> _Records provided_
--------------------
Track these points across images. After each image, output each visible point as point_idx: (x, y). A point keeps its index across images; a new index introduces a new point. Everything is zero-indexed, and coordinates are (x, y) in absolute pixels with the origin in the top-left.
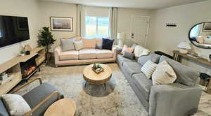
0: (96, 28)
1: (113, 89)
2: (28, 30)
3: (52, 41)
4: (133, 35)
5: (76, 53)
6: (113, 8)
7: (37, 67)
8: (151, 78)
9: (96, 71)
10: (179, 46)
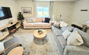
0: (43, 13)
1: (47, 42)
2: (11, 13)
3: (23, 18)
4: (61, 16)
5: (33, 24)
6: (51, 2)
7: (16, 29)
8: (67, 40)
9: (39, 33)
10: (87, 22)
--------------------
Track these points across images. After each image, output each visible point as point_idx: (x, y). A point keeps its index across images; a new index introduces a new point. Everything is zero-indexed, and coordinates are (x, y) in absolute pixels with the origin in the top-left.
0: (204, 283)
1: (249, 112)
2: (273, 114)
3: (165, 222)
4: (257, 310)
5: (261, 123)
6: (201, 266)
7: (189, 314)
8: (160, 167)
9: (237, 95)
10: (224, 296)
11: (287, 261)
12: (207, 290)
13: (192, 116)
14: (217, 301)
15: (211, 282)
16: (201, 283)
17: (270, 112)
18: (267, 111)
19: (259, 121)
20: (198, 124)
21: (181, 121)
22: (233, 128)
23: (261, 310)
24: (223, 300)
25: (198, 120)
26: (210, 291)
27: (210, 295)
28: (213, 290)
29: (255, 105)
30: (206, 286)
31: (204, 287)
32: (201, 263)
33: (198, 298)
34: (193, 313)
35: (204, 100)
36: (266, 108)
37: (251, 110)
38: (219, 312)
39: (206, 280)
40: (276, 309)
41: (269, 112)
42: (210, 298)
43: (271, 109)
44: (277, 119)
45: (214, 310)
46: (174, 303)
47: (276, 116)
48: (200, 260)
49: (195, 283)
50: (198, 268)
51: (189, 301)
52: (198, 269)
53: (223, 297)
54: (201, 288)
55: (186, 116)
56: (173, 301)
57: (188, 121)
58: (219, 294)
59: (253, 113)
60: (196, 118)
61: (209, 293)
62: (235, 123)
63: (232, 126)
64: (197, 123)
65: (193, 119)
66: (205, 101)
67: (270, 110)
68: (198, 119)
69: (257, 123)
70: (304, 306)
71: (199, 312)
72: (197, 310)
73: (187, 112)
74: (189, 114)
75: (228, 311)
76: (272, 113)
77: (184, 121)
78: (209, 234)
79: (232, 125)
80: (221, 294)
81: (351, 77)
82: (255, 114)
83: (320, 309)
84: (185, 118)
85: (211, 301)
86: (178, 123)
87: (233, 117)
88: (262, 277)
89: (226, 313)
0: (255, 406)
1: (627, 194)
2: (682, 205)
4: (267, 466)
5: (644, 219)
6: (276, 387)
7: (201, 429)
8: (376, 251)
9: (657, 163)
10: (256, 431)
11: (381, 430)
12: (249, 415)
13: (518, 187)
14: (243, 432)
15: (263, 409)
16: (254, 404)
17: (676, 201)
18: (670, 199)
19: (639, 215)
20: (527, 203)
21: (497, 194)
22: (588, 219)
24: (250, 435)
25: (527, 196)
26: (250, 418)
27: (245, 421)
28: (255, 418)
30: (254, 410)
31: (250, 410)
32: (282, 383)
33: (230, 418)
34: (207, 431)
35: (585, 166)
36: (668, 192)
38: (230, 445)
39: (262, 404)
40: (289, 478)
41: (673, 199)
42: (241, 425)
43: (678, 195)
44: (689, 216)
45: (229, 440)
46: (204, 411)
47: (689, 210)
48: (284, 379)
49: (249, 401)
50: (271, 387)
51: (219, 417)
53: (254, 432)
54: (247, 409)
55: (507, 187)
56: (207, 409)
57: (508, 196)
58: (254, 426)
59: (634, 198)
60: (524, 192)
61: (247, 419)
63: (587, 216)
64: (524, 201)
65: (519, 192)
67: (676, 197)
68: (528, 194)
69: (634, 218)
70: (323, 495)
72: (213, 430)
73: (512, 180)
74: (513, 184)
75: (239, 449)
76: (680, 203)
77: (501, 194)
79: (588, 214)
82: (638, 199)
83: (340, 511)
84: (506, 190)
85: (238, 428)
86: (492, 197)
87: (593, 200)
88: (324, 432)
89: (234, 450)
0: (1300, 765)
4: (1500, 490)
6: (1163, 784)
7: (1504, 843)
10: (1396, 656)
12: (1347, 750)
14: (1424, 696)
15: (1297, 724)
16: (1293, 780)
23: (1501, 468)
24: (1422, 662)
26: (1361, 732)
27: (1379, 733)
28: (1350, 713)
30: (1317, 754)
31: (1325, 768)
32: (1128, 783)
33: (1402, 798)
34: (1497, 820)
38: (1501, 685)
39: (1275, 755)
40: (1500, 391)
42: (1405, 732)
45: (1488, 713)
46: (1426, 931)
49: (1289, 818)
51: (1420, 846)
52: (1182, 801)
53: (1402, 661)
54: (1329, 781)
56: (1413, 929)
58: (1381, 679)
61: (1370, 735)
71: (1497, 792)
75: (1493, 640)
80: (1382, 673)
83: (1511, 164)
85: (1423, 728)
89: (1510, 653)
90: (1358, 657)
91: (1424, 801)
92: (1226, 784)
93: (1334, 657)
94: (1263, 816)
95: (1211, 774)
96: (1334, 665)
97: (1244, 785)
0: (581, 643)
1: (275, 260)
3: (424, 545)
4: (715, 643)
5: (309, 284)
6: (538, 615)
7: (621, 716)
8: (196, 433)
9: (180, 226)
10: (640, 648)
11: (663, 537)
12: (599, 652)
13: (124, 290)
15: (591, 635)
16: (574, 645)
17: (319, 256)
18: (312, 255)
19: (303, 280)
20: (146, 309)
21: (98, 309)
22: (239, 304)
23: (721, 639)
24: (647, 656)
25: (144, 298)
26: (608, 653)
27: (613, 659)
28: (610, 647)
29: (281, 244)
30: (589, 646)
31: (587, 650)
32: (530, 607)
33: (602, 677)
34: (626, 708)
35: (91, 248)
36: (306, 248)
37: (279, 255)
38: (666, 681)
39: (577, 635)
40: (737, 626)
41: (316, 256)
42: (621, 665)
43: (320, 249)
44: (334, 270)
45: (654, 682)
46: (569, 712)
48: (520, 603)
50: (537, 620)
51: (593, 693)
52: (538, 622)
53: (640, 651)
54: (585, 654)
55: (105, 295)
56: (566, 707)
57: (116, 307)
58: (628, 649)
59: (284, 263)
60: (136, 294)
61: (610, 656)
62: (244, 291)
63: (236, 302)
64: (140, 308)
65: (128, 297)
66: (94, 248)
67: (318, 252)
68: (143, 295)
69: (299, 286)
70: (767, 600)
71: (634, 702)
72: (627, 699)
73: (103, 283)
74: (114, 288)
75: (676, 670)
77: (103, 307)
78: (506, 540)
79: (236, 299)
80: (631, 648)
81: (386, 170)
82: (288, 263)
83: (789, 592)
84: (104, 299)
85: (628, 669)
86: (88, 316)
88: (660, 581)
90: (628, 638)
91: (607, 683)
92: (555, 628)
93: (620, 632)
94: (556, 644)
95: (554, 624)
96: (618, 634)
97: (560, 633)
--------------------
> _Task_
Could you transcribe the entries above word for word, from the line with "28: (213, 290)" down to the line with "68: (198, 119)", keeping both?

> _Answer to this task_
28: (213, 290)
29: (255, 105)
30: (206, 286)
31: (204, 287)
32: (201, 263)
33: (198, 298)
34: (193, 313)
35: (204, 100)
36: (266, 108)
37: (251, 110)
38: (219, 312)
39: (206, 280)
40: (276, 309)
41: (269, 112)
42: (210, 298)
43: (271, 109)
44: (277, 119)
45: (214, 310)
46: (174, 303)
47: (276, 116)
48: (200, 260)
49: (195, 283)
50: (198, 268)
51: (189, 301)
52: (198, 269)
53: (223, 297)
54: (201, 288)
55: (186, 116)
56: (173, 301)
57: (188, 121)
58: (219, 294)
59: (253, 113)
60: (196, 118)
61: (209, 293)
62: (235, 123)
63: (232, 126)
64: (197, 123)
65: (193, 119)
66: (205, 101)
67: (270, 110)
68: (198, 119)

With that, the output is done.